Common P2P Failures We See Every Day
Okay, this section might sting a little. But it’s based on what we genuinely see nonprofits navigating, sometimes before and sometimes after switching platforms. We’re sharing it because we’ve been in these conversations and the patterns are consistent.
“We set up the fundraising page and waited.” The page goes live, an email goes out, and then silence. P2P doesn’t run itself. Without a structured participant coaching sequence, even the most motivated fundraisers go quiet after week one.
“Our registration-to-active-fundraiser conversion is terrible.” A lot of organizations count registrants as participants, but a significant chunk never set up their personal page or raise a single dollar. If you’re not tracking that gap, your headline numbers are quietly masking a retention problem.

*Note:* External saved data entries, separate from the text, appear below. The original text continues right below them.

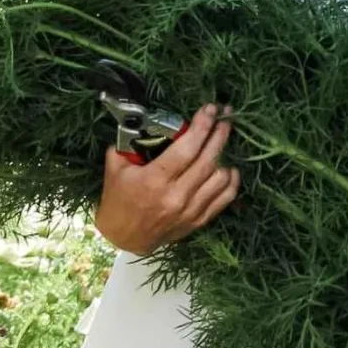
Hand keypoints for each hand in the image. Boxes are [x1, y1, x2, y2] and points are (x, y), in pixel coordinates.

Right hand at [94, 102, 241, 256]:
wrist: (123, 238)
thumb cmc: (118, 199)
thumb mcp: (115, 168)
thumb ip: (129, 142)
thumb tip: (143, 120)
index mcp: (154, 180)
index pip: (187, 148)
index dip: (202, 126)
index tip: (211, 109)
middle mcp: (176, 196)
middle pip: (208, 160)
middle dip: (219, 134)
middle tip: (226, 117)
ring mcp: (190, 211)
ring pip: (220, 179)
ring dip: (225, 156)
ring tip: (224, 139)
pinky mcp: (198, 221)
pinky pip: (224, 199)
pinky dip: (231, 181)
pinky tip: (229, 168)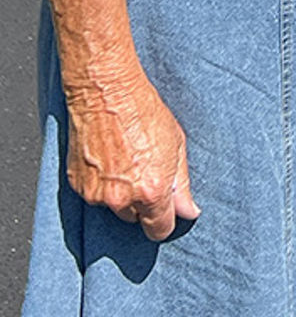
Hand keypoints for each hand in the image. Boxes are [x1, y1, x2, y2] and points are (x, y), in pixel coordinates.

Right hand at [64, 67, 199, 240]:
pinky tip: (110, 158)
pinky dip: (103, 184)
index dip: (165, 221)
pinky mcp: (78, 187)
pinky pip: (95, 195)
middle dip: (143, 203)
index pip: (159, 229)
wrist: (107, 94)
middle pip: (136, 219)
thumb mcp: (176, 145)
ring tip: (127, 160)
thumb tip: (190, 211)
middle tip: (146, 172)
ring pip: (115, 207)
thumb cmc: (144, 113)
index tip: (167, 213)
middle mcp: (122, 199)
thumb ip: (182, 184)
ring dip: (122, 193)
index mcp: (151, 191)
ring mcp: (96, 195)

“We only run P2P in October.” Single-event P2P leaves revenue on the table for 11 months of the year. Year-round P2P models generate steady, predictable revenue that isn’t dependent on one weather event or a scheduling conflict. It’s an approach Funraise advocates for specifically, and the results back it up (Funraise).
Building Your 2026 P2P Blueprint
Here’s how the data translates into concrete moves you can actually make:
- set a growth target anchored in benchmarks – three to five percent aligns with Top 30 trends (Peer to Peer Forum). Stretch goals should be tied to specific tactical investments, not wishful thinking,
- diversify your P2P format portfolio – walks, cycles, digital-only, and micro-events each attract different audiences and carry different cost structures. Top organizations run multiple formats (Peer to Peer Forum),
- invest in your technology foundation – donation forms converting at 50% aren’t a luxury. They’re the difference between a campaign that compounds and one that leaks revenue at every step (Funraise),
- build a retention program, not just an acquisition program – your five-year fundraisers are averaging $4,425 (Peer to Peer Forum). That cohort deserves a dedicated strategy.
Platforms like Funraise were built for exactly this kind of comprehensive P2P management, from high-conversion forms to AI-powered personalization to year-round campaign infrastructure. If you haven’t explored it yet, the free plan is a genuinely low-risk way to see how all of this data translates into actual campaign performance.
The 2026 P2P opportunity is real. The organizations that capture it are already planning with precision, not just passion.